----- Material supplied

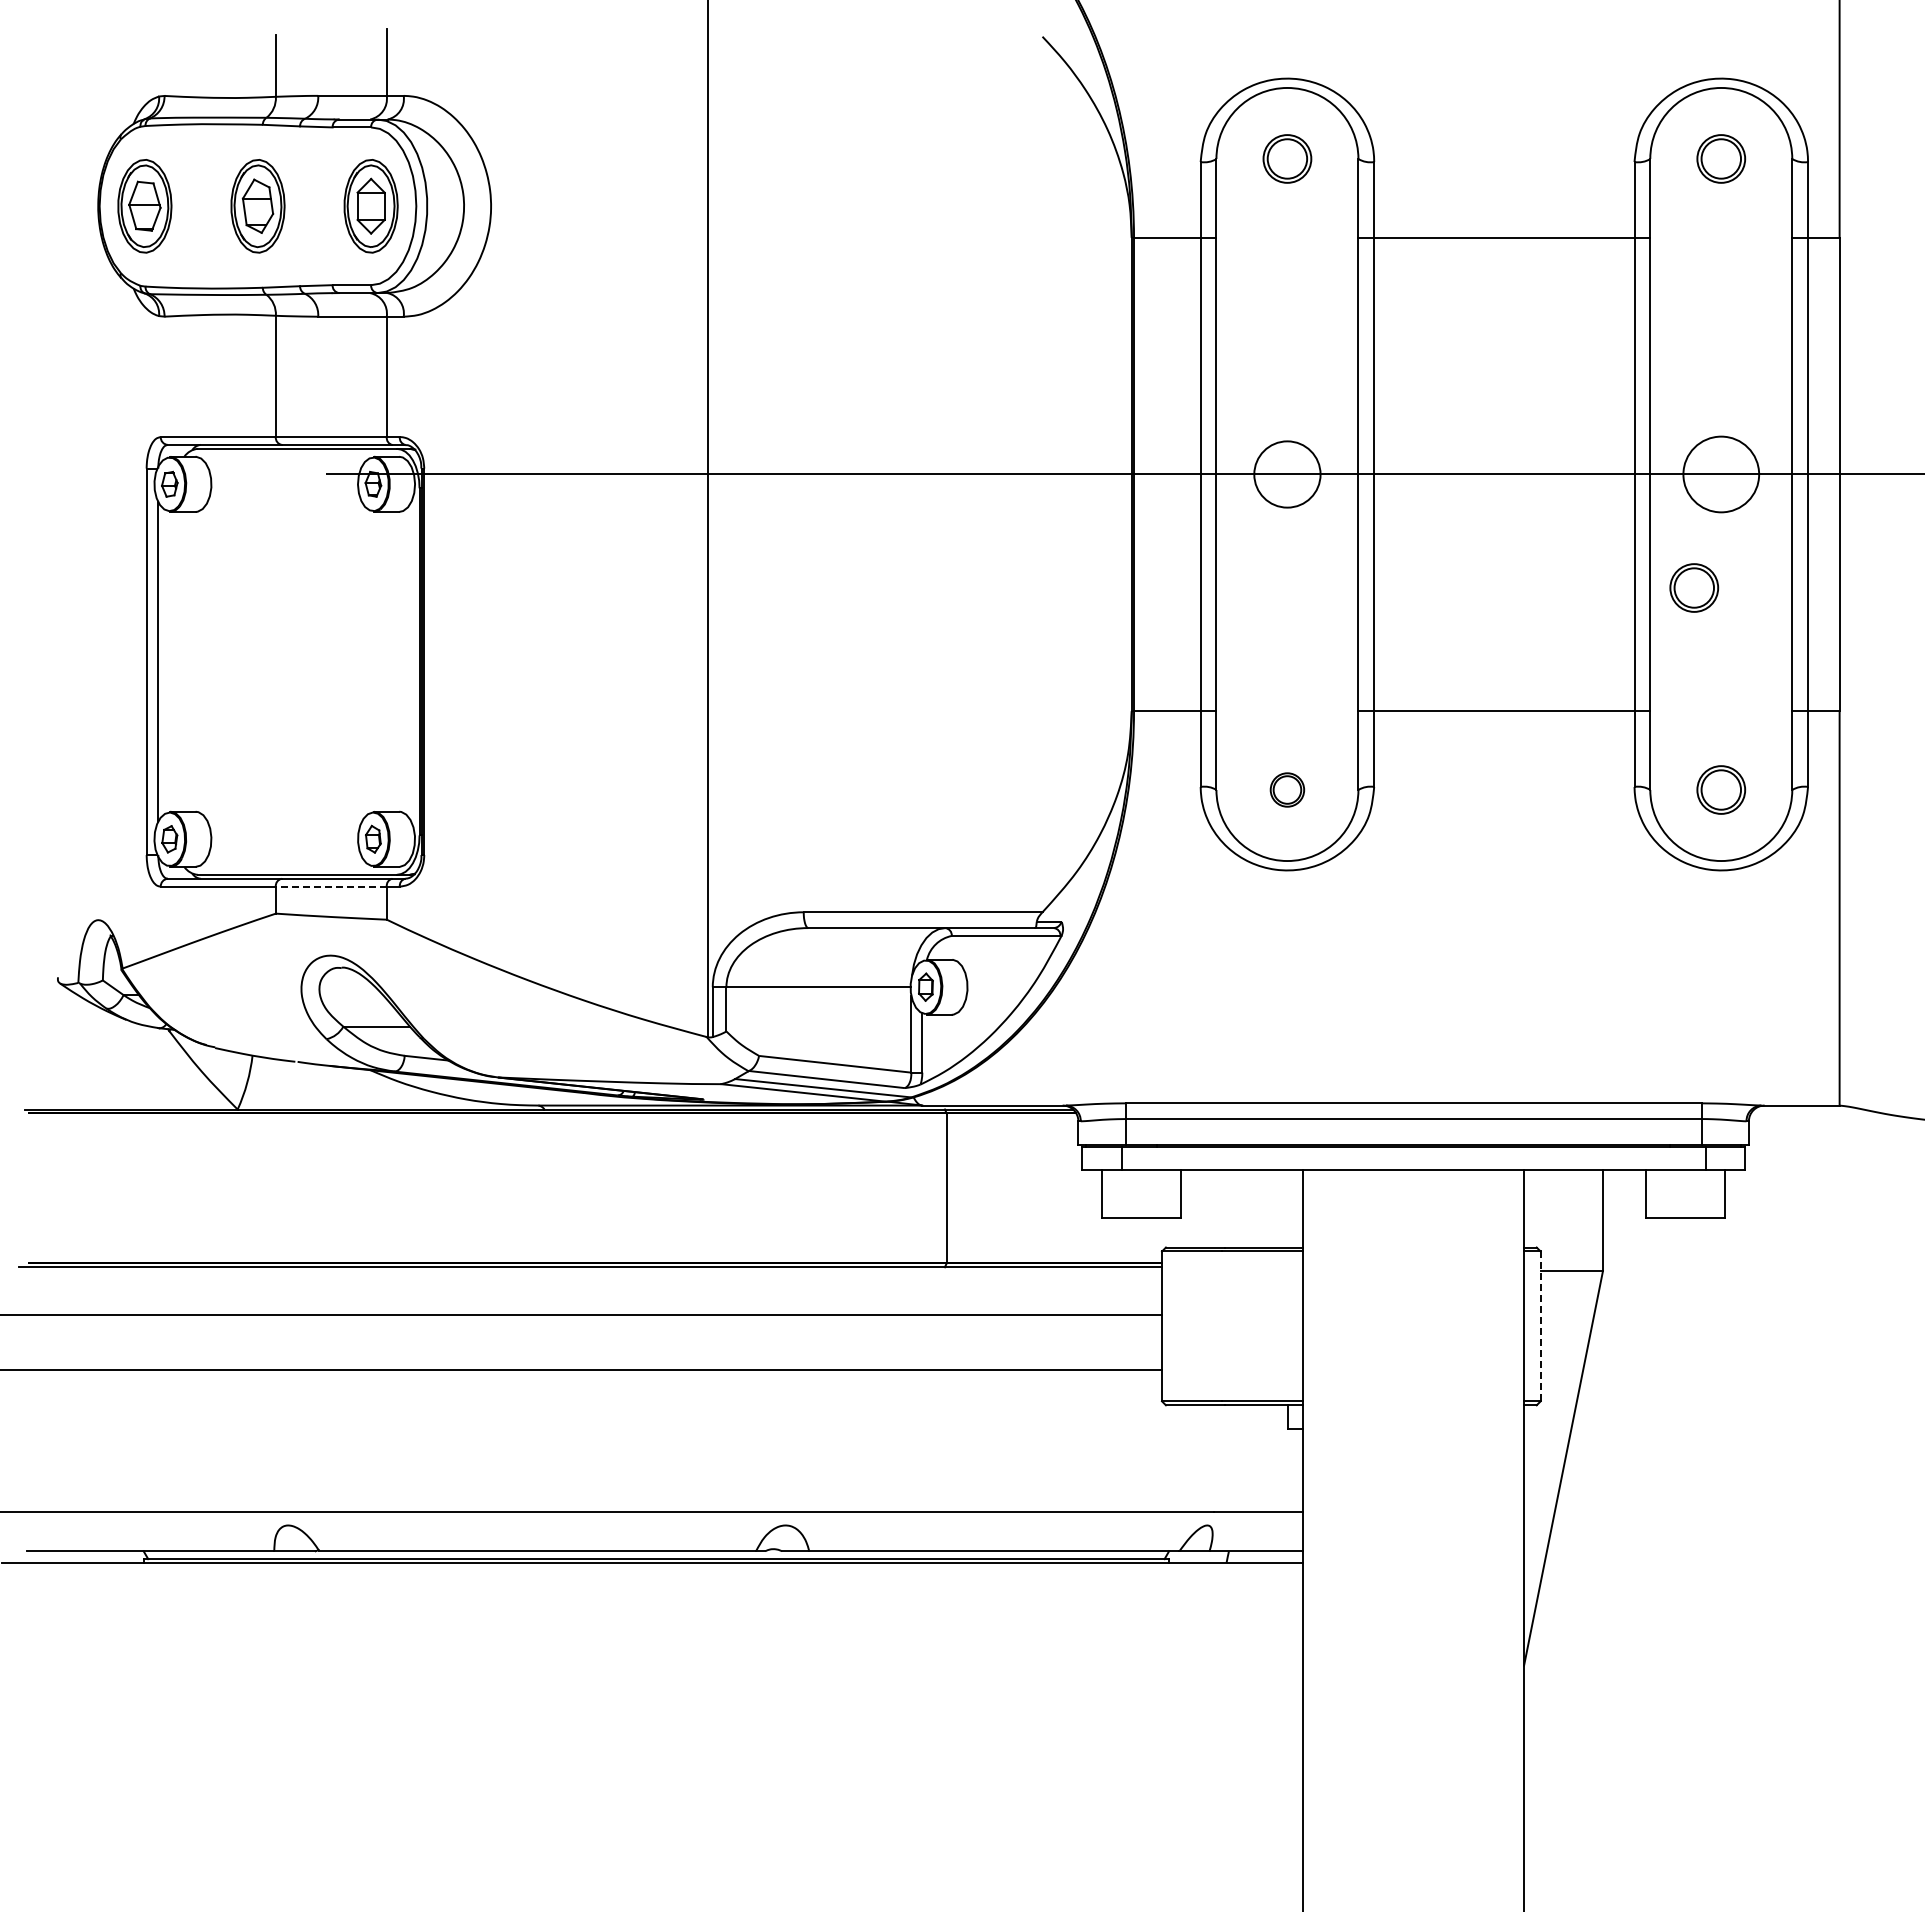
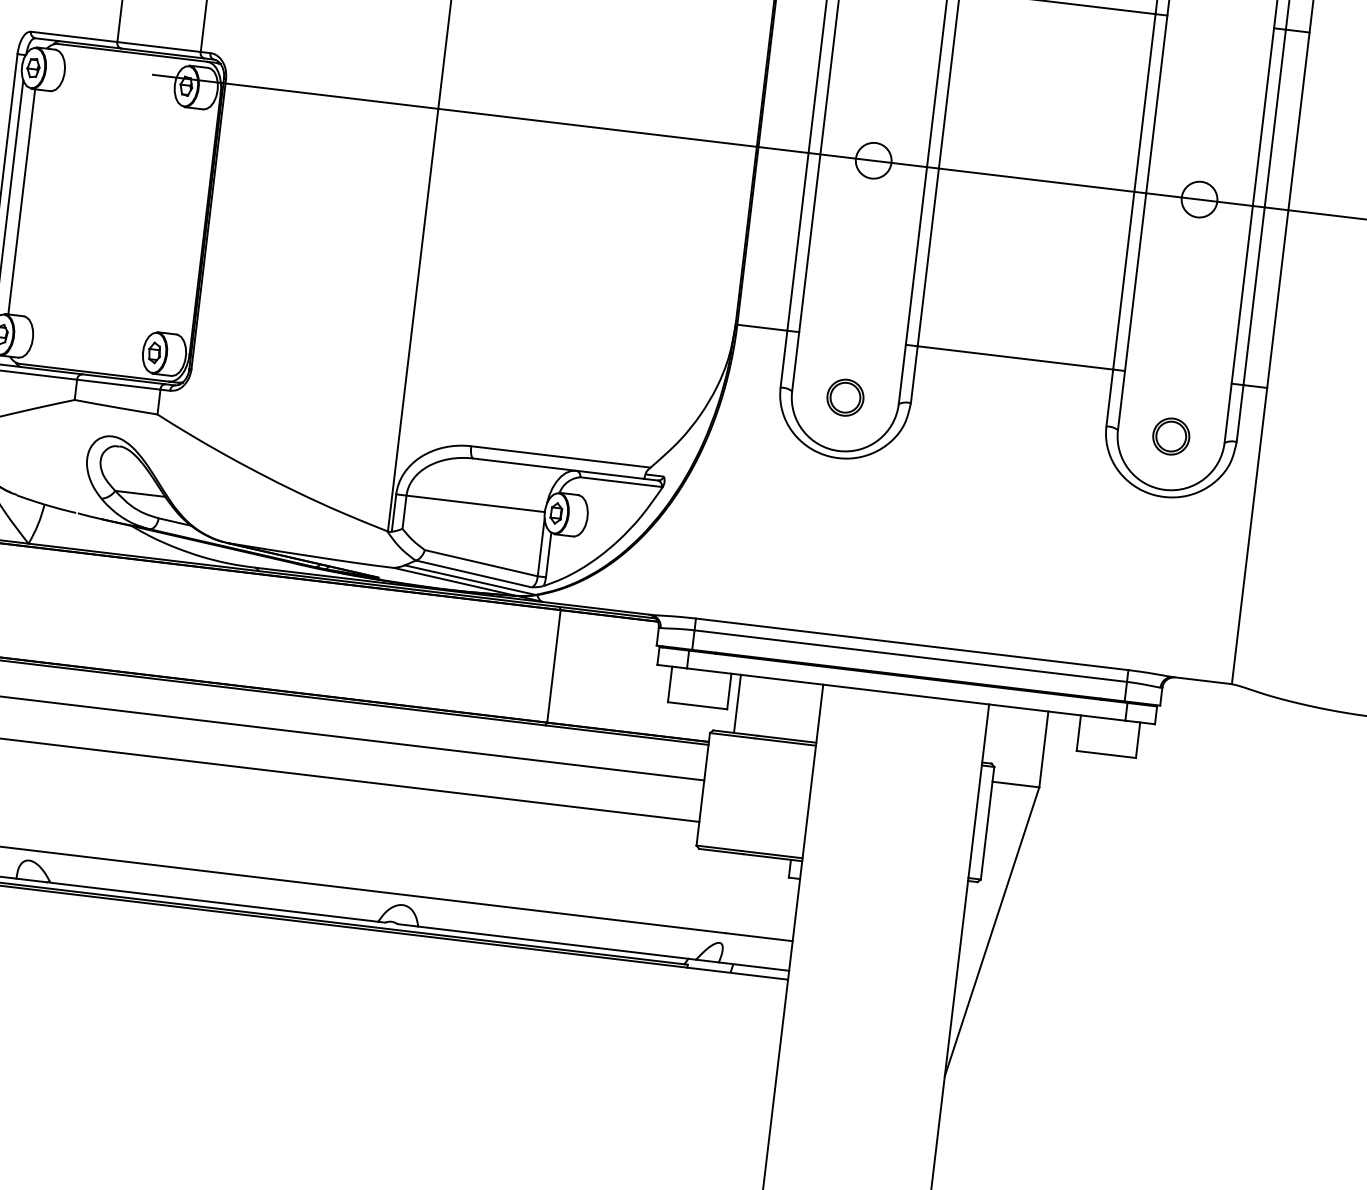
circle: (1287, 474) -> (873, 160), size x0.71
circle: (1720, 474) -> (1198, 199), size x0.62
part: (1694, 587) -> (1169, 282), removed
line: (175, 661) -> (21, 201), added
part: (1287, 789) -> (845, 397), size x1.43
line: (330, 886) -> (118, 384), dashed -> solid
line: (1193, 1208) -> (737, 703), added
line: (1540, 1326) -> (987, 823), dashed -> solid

----------

- Task brief:
Give all the entries again exactly, dropping each picture.

- Answer to the exercise:
circle: (1287, 474) -> (873, 160), size x0.71
circle: (1720, 474) -> (1198, 199), size x0.62
part: (1694, 587) -> (1169, 282), removed
line: (175, 661) -> (21, 201), added
part: (1287, 789) -> (845, 397), size x1.43
line: (330, 886) -> (118, 384), dashed -> solid
line: (1193, 1208) -> (737, 703), added
line: (1540, 1326) -> (987, 823), dashed -> solid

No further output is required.